A newly developed printing line has just been released for the production of printed stretchable electrical circuits by the kilometre with a capacity of up to 20 kilometres per day. The ribbon has been cut and a new, specially designed screen-printing line is ready to print electrically conductive stretchable sensors for healthcare products – so-called wearable sensors that bring the technology close to the body. For years, Mekoprint has been printing sensors on flexible foil materials, but is now seeing an increased demand for sensors that can also be stretched while retaining electrical conductivity. “Behind this novelty are months of development that required both curiosity and the ability to conceive of alternative methods and combine known technologies in new ways,” says Morten Christensen, Quality & Technology Director at Mekoprint Graphic Electronics, who expresses his pride in the entire team, which worked extremely hard to create a completely new printing line able to print sensors in lengths of up to 1 metre.

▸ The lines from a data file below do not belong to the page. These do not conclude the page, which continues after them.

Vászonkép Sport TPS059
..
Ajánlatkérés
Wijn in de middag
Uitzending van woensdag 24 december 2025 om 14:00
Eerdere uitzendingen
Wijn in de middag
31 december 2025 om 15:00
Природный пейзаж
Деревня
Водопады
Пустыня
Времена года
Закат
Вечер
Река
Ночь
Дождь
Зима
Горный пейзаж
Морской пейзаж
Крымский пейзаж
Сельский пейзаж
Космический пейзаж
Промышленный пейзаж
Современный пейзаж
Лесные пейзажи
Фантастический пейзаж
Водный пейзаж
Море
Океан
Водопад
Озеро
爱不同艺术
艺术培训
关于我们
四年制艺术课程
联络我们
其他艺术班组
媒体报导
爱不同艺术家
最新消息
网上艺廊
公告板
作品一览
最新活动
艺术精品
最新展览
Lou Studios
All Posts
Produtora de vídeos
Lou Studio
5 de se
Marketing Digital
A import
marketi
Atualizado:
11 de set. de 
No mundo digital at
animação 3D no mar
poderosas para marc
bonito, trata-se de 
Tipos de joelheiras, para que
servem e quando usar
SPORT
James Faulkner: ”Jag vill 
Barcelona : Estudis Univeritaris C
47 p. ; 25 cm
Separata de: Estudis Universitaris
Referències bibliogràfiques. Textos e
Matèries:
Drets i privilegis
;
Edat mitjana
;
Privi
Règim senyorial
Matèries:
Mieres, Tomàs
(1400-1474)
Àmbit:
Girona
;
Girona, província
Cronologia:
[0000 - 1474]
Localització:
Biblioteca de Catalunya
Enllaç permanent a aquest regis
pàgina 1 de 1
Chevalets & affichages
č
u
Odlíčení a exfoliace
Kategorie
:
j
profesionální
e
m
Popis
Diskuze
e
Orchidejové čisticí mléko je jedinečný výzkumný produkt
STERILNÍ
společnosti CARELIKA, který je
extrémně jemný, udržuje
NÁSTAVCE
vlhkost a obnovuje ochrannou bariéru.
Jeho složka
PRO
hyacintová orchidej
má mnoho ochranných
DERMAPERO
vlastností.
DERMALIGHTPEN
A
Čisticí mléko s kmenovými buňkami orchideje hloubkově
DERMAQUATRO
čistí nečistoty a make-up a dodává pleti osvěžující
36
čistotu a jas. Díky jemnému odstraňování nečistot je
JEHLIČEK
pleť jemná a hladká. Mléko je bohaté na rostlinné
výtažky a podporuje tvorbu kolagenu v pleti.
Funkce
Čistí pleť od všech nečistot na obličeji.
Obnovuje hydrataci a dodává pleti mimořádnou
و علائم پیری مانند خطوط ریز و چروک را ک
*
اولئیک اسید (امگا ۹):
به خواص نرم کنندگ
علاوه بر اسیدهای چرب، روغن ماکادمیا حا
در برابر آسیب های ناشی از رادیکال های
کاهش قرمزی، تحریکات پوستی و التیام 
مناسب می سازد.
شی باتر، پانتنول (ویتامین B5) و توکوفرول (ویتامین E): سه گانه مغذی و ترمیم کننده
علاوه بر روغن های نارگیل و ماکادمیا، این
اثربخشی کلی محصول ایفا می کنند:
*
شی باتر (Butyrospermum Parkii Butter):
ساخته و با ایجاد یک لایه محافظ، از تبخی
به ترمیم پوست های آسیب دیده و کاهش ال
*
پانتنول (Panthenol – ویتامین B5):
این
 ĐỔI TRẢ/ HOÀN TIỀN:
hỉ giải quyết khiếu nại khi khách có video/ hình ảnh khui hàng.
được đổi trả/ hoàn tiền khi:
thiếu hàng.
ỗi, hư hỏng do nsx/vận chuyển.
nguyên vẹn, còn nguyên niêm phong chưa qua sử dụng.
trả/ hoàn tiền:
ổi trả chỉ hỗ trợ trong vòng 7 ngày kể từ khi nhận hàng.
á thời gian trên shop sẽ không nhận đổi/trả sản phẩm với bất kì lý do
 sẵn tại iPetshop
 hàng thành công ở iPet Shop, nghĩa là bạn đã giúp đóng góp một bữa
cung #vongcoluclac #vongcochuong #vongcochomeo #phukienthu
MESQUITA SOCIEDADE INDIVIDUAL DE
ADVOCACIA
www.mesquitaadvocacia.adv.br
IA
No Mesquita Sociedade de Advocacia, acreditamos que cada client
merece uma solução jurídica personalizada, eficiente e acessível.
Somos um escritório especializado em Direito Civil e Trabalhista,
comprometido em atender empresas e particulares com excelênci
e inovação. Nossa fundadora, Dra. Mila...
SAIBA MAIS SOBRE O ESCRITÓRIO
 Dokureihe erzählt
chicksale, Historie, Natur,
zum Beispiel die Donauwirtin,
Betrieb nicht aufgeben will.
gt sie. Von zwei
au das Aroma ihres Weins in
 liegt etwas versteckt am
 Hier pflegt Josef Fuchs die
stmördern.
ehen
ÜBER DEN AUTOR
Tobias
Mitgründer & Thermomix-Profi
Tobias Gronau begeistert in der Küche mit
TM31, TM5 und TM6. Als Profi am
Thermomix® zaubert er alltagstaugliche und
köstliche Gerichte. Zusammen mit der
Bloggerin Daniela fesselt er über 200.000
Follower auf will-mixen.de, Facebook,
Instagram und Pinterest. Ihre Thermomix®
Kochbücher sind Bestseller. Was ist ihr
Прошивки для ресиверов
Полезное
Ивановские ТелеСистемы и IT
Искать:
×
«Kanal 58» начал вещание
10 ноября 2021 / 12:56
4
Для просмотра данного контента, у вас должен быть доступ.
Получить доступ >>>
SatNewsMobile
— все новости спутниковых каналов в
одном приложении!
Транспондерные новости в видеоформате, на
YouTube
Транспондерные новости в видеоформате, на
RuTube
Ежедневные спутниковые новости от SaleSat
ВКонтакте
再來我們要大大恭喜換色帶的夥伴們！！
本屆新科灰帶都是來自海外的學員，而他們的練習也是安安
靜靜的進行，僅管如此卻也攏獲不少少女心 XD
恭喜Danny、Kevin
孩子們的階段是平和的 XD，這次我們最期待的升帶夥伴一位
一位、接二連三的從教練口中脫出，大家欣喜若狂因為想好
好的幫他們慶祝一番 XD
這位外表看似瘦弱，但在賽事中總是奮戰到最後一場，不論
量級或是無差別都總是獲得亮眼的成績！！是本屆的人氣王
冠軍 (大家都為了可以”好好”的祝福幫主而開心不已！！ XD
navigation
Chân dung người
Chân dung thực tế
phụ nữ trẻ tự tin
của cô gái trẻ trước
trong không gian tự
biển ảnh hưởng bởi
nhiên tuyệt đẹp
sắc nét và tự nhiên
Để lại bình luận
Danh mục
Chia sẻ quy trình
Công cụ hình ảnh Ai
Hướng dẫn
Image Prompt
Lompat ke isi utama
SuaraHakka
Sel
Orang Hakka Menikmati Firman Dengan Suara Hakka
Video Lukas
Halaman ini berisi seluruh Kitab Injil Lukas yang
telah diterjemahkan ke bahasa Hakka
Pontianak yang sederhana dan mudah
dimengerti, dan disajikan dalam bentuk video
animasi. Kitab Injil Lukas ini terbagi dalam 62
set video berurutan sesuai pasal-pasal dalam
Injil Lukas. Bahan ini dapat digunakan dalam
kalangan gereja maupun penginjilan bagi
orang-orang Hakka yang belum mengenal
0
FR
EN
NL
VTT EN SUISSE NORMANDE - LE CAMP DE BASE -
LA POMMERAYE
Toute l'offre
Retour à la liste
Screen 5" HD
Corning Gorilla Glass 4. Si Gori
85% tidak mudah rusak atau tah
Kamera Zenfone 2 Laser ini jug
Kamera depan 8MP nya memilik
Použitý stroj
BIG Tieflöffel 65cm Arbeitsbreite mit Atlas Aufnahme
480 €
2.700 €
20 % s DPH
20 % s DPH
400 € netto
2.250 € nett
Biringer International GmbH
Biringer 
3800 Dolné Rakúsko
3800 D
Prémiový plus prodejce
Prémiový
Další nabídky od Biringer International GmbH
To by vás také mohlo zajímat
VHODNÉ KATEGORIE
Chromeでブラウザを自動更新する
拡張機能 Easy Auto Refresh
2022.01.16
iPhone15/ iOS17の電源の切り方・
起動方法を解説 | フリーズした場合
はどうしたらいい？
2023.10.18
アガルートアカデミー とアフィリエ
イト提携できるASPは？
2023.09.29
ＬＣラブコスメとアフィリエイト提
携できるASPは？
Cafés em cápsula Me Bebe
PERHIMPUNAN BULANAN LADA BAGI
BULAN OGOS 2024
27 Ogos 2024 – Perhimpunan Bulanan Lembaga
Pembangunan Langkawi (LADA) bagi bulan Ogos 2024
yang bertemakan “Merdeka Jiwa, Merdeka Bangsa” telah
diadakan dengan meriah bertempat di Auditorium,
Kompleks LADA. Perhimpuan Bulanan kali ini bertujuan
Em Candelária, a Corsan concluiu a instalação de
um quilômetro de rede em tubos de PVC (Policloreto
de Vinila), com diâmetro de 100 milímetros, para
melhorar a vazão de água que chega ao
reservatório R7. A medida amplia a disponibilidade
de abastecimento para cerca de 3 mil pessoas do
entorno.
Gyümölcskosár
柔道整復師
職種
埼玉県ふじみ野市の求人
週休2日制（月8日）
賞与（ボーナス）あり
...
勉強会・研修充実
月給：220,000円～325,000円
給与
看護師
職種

The sensors are printed on a new and paper-thin non-woven material that can stretch, shrink, fold and crack if it is not treated correctly throughout the printing run. “Material management has been absolutely key, and we’ve succeeded in creating a solution that allows us to control the flow of the ultra-thin material without damaging it in the process,” says Mathias Kvist, Production Technology Engineer in the Printed Electronics department. “This type of printed stretchable sensor will be an essential part of an IoT future, and we were quick to give strategic focus to creating successful production at a level where we keep up with our customers’ development. Today, we’re working with customers whose solutions increase quality of life for users, and with this investment we’re now also a leader in the high-volume production of printed stretchable sensors,” Morten Christensen concludes. “Material management has been absolutely key, and we’ve succeeded in creating a solution that allows us to control the flow of the ultra-thin material without damaging it in the process.”